- [Collected data]:
>>>>

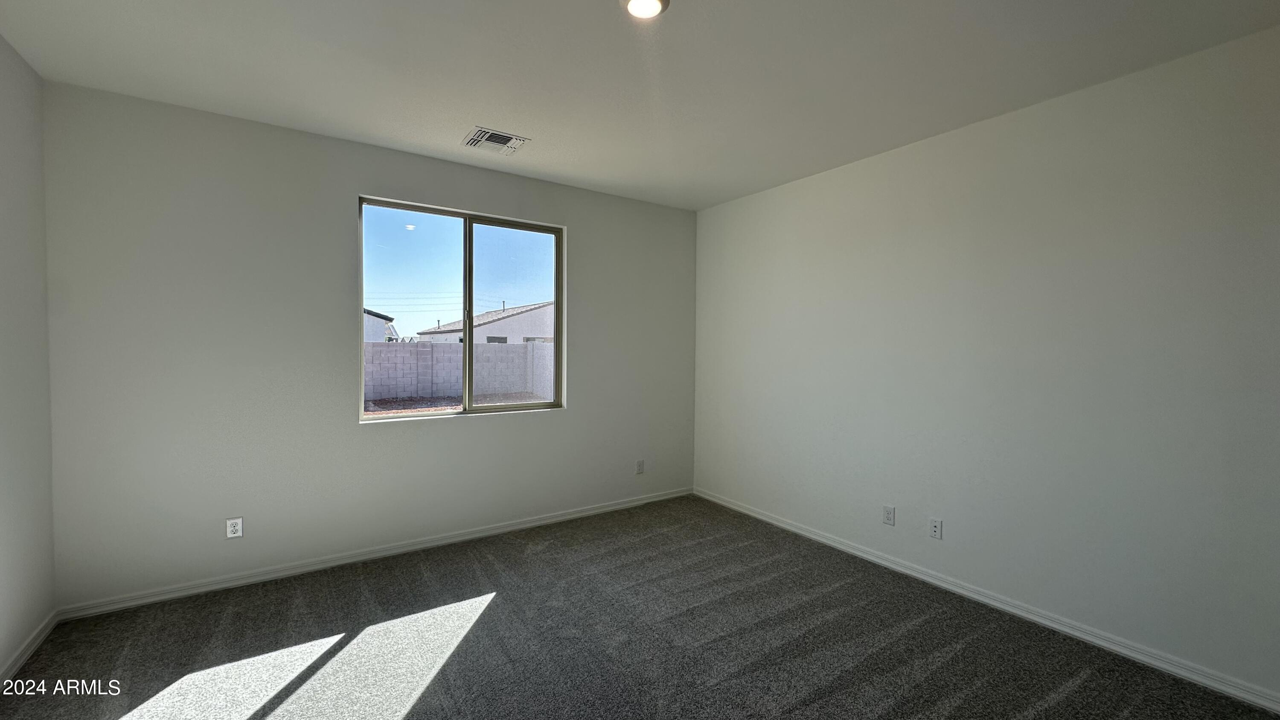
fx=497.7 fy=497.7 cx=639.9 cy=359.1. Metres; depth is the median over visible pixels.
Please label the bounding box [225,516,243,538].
wall socket
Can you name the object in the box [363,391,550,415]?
ground
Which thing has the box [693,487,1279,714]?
baseboard
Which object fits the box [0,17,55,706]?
left wall
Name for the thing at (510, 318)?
house
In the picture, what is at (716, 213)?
right wall
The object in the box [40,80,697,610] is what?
back wall
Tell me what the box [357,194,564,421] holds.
window
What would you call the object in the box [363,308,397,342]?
neighboring house
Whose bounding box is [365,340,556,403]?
block wall
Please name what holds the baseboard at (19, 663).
attached to the left wall at (3, 579)
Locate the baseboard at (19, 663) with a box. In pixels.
[0,609,57,693]
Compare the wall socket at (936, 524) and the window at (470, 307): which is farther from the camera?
the window at (470, 307)
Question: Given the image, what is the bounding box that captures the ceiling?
[0,0,1279,209]
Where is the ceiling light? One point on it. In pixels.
(651, 3)
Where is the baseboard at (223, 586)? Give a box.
[59,486,694,620]
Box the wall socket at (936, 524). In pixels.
[928,517,942,539]
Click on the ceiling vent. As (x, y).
(498, 142)
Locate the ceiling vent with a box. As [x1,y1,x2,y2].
[462,126,529,155]
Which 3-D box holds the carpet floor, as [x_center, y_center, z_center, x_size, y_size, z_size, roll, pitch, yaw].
[-0.010,1.434,1.781,4.307,0.113,4.889,0,2,-34]
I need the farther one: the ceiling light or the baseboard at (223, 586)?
the baseboard at (223, 586)
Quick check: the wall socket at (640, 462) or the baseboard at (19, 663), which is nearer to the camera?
the baseboard at (19, 663)
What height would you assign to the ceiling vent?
0.015 m
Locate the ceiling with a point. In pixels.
(526, 124)
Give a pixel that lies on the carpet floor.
(484, 622)
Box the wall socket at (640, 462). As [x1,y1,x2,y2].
[634,459,644,473]
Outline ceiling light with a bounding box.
[619,0,669,19]
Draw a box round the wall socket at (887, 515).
[882,504,896,524]
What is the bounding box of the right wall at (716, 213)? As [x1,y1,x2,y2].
[689,17,1279,709]
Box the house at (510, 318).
[420,301,553,345]
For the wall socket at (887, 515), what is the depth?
3.27 m
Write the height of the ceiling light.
0.028 m
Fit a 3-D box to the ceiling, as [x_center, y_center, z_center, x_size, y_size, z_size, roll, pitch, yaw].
[0.043,-1.391,1.815,4.416,0.140,4.821,0,2,-34]
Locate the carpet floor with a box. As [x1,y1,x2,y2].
[0,495,1279,719]

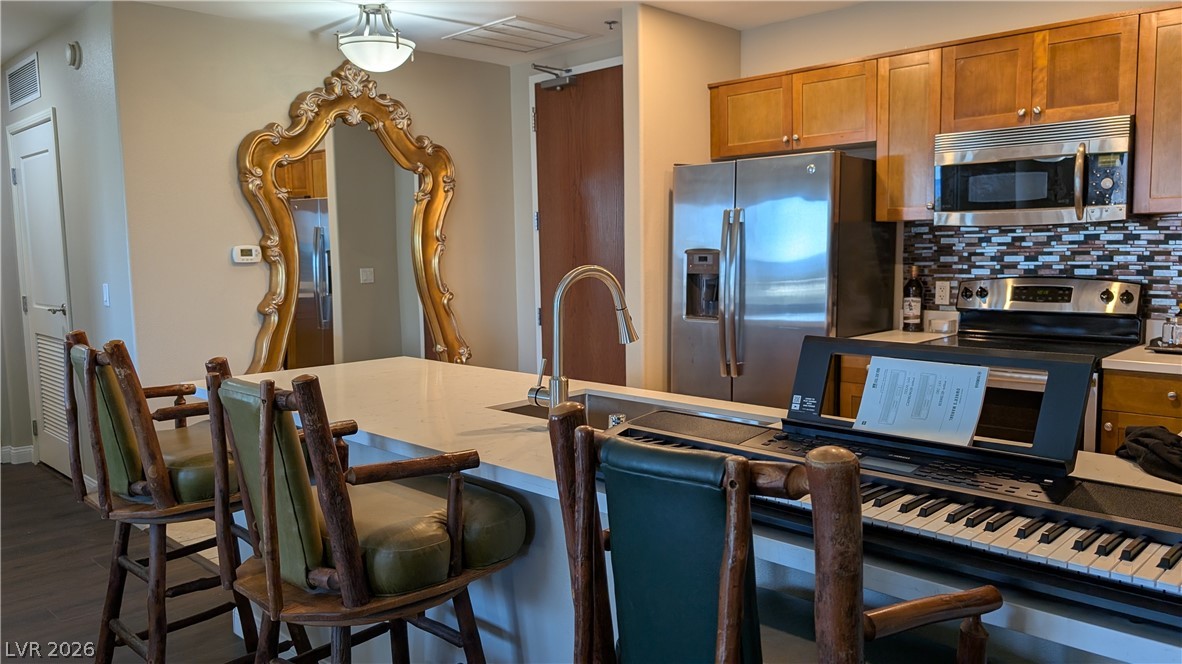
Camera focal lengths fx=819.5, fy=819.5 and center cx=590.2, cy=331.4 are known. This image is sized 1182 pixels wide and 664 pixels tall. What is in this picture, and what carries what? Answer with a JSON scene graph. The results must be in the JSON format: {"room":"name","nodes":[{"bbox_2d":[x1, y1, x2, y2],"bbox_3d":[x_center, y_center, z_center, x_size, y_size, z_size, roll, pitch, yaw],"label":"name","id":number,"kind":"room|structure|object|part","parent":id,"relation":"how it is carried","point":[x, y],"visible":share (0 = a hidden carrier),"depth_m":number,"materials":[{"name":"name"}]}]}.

<<<<

Without the pictures, return each entry exactly as given.

- [ANSWER TO THE EXERCISE]:
fx=497.7 fy=497.7 cx=639.9 cy=359.1. Metres; depth is the median over visible pixels.
Please label the bounding box [225,516,243,538].
wall socket
Can you name the object in the box [363,391,550,415]?
ground
Which thing has the box [693,487,1279,714]?
baseboard
Which object fits the box [0,17,55,706]?
left wall
Name for the thing at (510, 318)?
house
In the picture, what is at (716, 213)?
right wall
The object in the box [40,80,697,610] is what?
back wall
Tell me what the box [357,194,564,421] holds.
window
What would you call the object in the box [363,308,397,342]?
neighboring house
Whose bounding box is [365,340,556,403]?
block wall
Please name what holds the baseboard at (19, 663).
attached to the left wall at (3, 579)
Locate the baseboard at (19, 663) with a box. In pixels.
[0,609,57,693]
Compare the wall socket at (936, 524) and the window at (470, 307): which is farther from the camera?
the window at (470, 307)
Question: Given the image, what is the bounding box that captures the ceiling?
[0,0,1279,209]
Where is the ceiling light? One point on it. In pixels.
(651, 3)
Where is the baseboard at (223, 586)? Give a box.
[59,486,694,620]
Box the wall socket at (936, 524). In pixels.
[928,517,942,539]
Click on the ceiling vent. As (x, y).
(498, 142)
Locate the ceiling vent with a box. As [x1,y1,x2,y2].
[462,126,529,155]
Which 3-D box holds the carpet floor, as [x_center, y_center, z_center, x_size, y_size, z_size, roll, pitch, yaw].
[-0.010,1.434,1.781,4.307,0.113,4.889,0,2,-34]
I need the farther one: the ceiling light or the baseboard at (223, 586)?
the baseboard at (223, 586)
Quick check: the wall socket at (640, 462) or the baseboard at (19, 663), which is nearer to the camera?
the baseboard at (19, 663)
What height would you assign to the ceiling vent?
0.015 m
Locate the ceiling with a point. In pixels.
(526, 124)
Give a pixel that lies on the carpet floor.
(484, 622)
Box the wall socket at (640, 462). As [x1,y1,x2,y2].
[634,459,644,473]
Outline ceiling light with a bounding box.
[619,0,669,19]
Draw a box round the wall socket at (887, 515).
[882,504,896,524]
What is the bounding box of the right wall at (716, 213)? As [x1,y1,x2,y2].
[689,17,1279,709]
Box the house at (510, 318).
[420,301,553,345]
For the wall socket at (887, 515), what is the depth?
3.27 m
Write the height of the ceiling light.
0.028 m
Fit a 3-D box to the ceiling, as [x_center, y_center, z_center, x_size, y_size, z_size, roll, pitch, yaw].
[0.043,-1.391,1.815,4.416,0.140,4.821,0,2,-34]
Locate the carpet floor with a box. As [x1,y1,x2,y2].
[0,495,1279,719]

Camera focal lengths fx=819.5, fy=819.5 and center cx=590.2, cy=331.4 are known. This image is sized 1182 pixels wide and 664 pixels tall. What is in this picture, and what carries what? Answer with a JSON scene graph. The results must be in the JSON format: {"room":"name","nodes":[{"bbox_2d":[x1, y1, x2, y2],"bbox_3d":[x_center, y_center, z_center, x_size, y_size, z_size, roll, pitch, yaw],"label":"name","id":number,"kind":"room|structure|object|part","parent":id,"relation":"how it is carried","point":[x, y],"visible":share (0 = a hidden carrier),"depth_m":number,"materials":[{"name":"name"}]}]}.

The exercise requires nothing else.